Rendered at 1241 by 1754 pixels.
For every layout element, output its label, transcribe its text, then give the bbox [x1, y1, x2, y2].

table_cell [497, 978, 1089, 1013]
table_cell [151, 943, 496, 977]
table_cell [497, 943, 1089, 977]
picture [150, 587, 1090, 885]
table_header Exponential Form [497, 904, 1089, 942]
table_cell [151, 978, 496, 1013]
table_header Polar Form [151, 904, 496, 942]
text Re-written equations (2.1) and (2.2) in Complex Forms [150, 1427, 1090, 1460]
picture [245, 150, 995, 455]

■ **WHAT THE TASK ASKS**: The expected output is an exact copy of all the records above.

■ **ANSWER SPACE**:
Rendered at 1241 by 1754 pixels.
For every layout element, output its label, transcribe its text, then give the bbox [x1, y1, x2, y2].

table_cell [497, 978, 1089, 1013]
table_cell [151, 943, 496, 977]
table_cell [497, 943, 1089, 977]
picture [150, 587, 1090, 885]
table_header Exponential Form [497, 904, 1089, 942]
table_cell [151, 978, 496, 1013]
table_header Polar Form [151, 904, 496, 942]
text Re-written equations (2.1) and (2.2) in Complex Forms [150, 1427, 1090, 1460]
picture [245, 150, 995, 455]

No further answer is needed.